State-subsidised rentals need to be scaled up. Steenvilla is potentially a model of how it can be done.
But at the same time the fraught evictions at Steenvilla have highlighted the downside of state-subsidised rentals: there will always come a time when some families can no longer afford to pay the rent. Without rent being paid, state-subsidised rental complexes like Steenvilla would become unmaintained and degrade into slums.
It is terrible that families had to be evicted from Steenvilla. Many of these families have likely ended up living in tin shacks in the backyards of other people’s homes, with no easy access to toilets, water or electricity. But SOHCO has no reasonable choice other than to proceed with evictions when rents do not get paid, or else the social housing model will fall apart. There are no easy solutions to this quandary.
Nevertheless, it’s fair to ask whether the City of Cape Town is doing enough to accommodate evictees. But currently the resources available for housing are far less than demand. A decade of mass corruption under the Zuma administration has left this disparity even greater.
The evictees have had a torrid enough time so it is with some reluctance we point out a serious strategic error they made. Faced with eviction they aligned themselves with Gayton McKenzie, a convicted gangster who runs a dubious political party called the Patriotic Front.

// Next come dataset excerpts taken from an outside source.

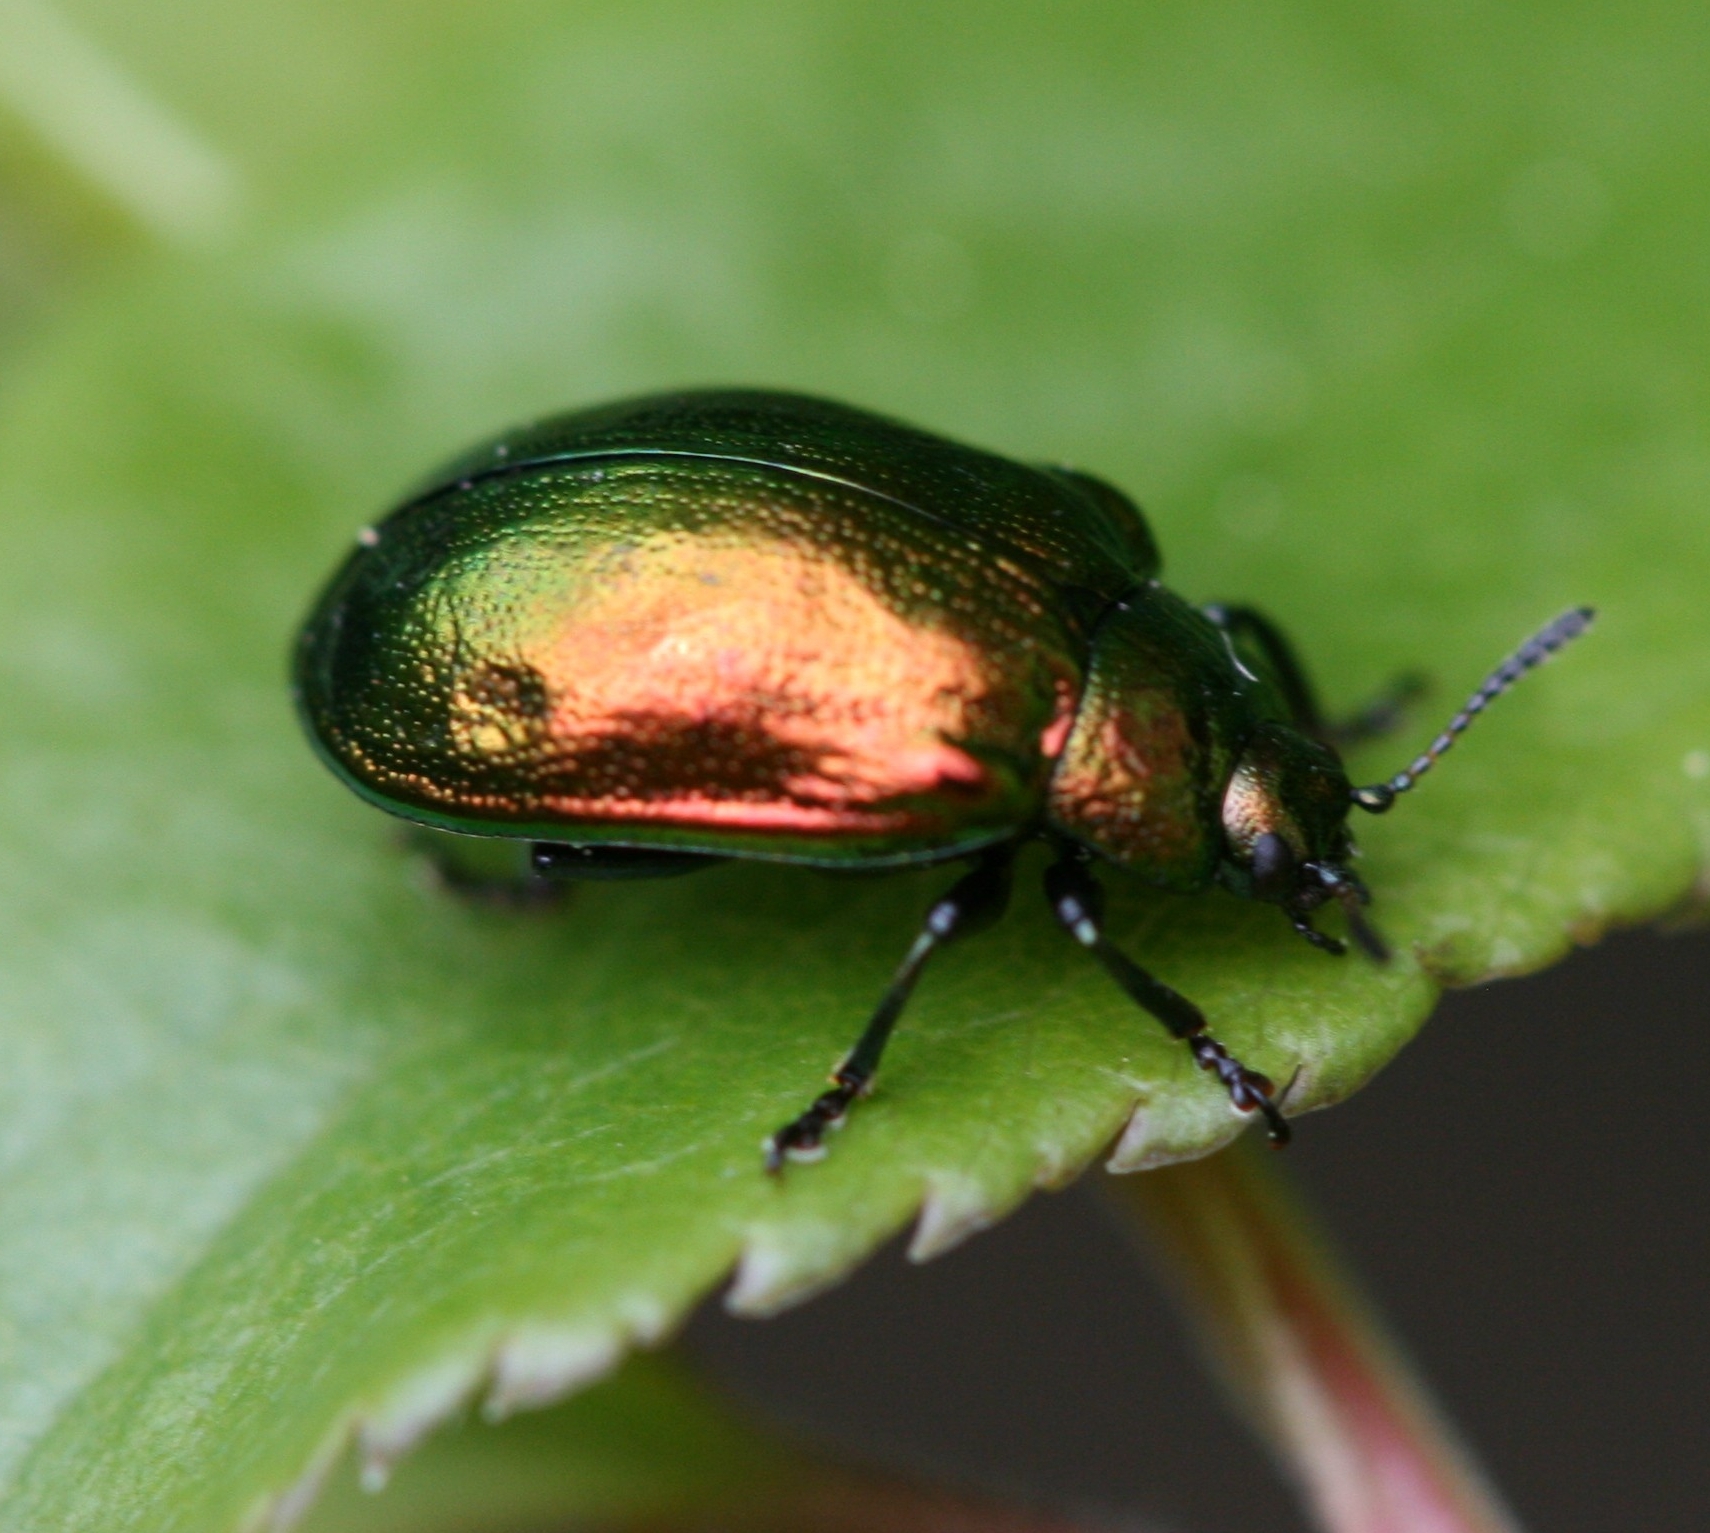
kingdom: Animalia
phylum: Arthropoda
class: Insecta
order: Coleoptera
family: Chrysomelidae
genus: Plagiosterna
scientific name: Plagiosterna aenea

McKenzie, who appears to have been motivated primarily by seeking publicity from the conflict, covered some legal costs of the residents and perhaps helped stave off their evictions for a while, but the inevitable came. Had the evictees aligned themselves with a group like Reclaim the City, a more principled approach would have been taken and a better outcome for them may have been achieved.
This story and others we have published on the urban land problem have shown (see our stories on Brakpan, for example) there are venal politicians who are making untenable promises or worsening bad situations (e.g. with the EFF’s land registration scheme in Brakpan). The victims of this are invariably the most vulnerable people themselves, those without formal homes.